Das mit Hauptsitz in den Vereinigten Staaten beheimatete Unternehmen bietet jungen Sportlern die Möglichkeit, in den USA zu studieren und gleichzeitig per Stipendium dem Leistungssport nachzugehen. „In Deutschland hast du dieses System nicht. Hier kann man nur den einen oder anderen Weg einschlagen“, sagt Griebsch .

Herbert Biste, Christopher Griebsch und Johannes Bergmann (von links) vor der Uni von Maryland. Foto: Athletes USA

Das Abenteuer USA

Er weiß, wovon er spricht. 2010 entschied sich der damals beim FC Carl Zeiss II spielende Mittelfeldakteur für das Abenteuer USA . Vier Jahre dauerte sein Studium, nebenbei kickte er bei „Hofstra Pride“ und lernte neben unvergesslichen Erlebnissen kennen (und lieben), wie perfekt die Symbiose aus Sport und Lehre sein kann. „Wenn man dort für eine Universität spielt, wird vor dem Jahr festgelegt, wann Training ist und alles mit den Professoren abgesprochen. So etwas wäre in Deutschlandundenkbar“, sagt Griebsch , den das Konzept auch nach seiner Zeit in den USA nicht los ließ.

Nach fußballerischen Stationen auf Zypern und in Australien stieg er – wieder zurück in Deutschland – 2015 per Praktikum in die bestehende Firma ein und begann, ein Netz für Deutschland aufzubauen. Mit dem früheren Rot-Weiß-Spieler Herbert Biste , der einen ähnlichen Weg ging und nun in den USA die Fäden zieht, ermöglicht er Sportlern den Austausch und eine neue Lebenserfahrung.

Während sich hierzulande oft die Frage stellt, ob man sich dem Sport oder der beruflichen Laufbahn widmen soll, bietet das US-amerikanische System viele Vorteile. Denn die dortigen Universitäten schmücken sich gerne mit Trophäen und sind immer auf der Suche nach Athleten, die Siege für die Lehranstalt erringen. Um dies zu erreichen, verteilen die Unis Sportstipendien in unterschiedlichen Größenordnungen, um sie zu locken.

Längst blicken sie dabei über den Tellerrand, binden Sportler aus allen Ländern. Eine reizvolle Aufgabe auch für deutsche Talente, die nicht nur die Welt erkunden wollen, sondern im Idealfall ein Studium gänzlich bezahlt bekommen. Die Firma „Athletes USA“ verfügt über ein enges Netz zu den Universitäten und vermittelt Sportler quasi nach den Wünschen und Erfordernissen der Unis. Eine Win-win-Situation für beide Seiten und ein großes Abenteuer inklusive.

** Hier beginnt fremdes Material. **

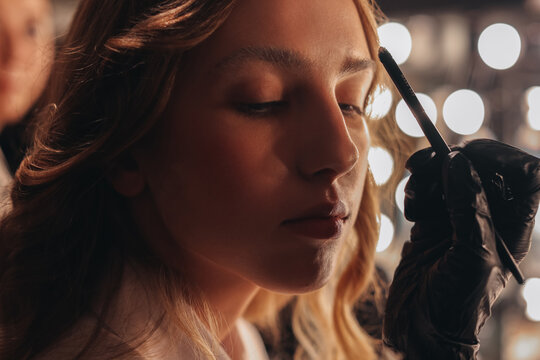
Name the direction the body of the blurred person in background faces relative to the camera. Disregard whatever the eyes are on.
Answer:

Nicht jeder Sportler kann das beste Stipendium bekommen

Um die Chancen für eine Aufnahme zu testen, können die Bewerber eine kostenfreie „Chancenschätzung“ vornehmen. Darin wird abgewogen, ob der Kandidat geeignet ist und welche Möglichkeiten für eine Förderung bestehen. Denn klar ist auch, dass nicht jeder Sportler das beste Stipendium bekommen kann, nicht jeder die besten Unis besuchen kann. Aber auch kleinere Hochschulen sind immer auf der Suche nach guten Sportlern.

„Gerade von jungen Menschen, die ihr Abitur machen, bekommen wir viele Anfragen“, sagt Griebsch . Ein Geheimtipp ist der Austausch nicht mehr, sondern eine ernst zu nehmende Alternative gegenüber einem Studium in Deutschland . Die Palette der Sportarten ist groß. Neben Fußballern nutzte zum Beispiel die für den LC Jenastartende Leichtathletin Eleni Fromann diese Möglichkeit zum Austausch. Aber auch Volleyballer, Tennisspieler oder sogar Golfer wagten den Sprung über den Atlantik.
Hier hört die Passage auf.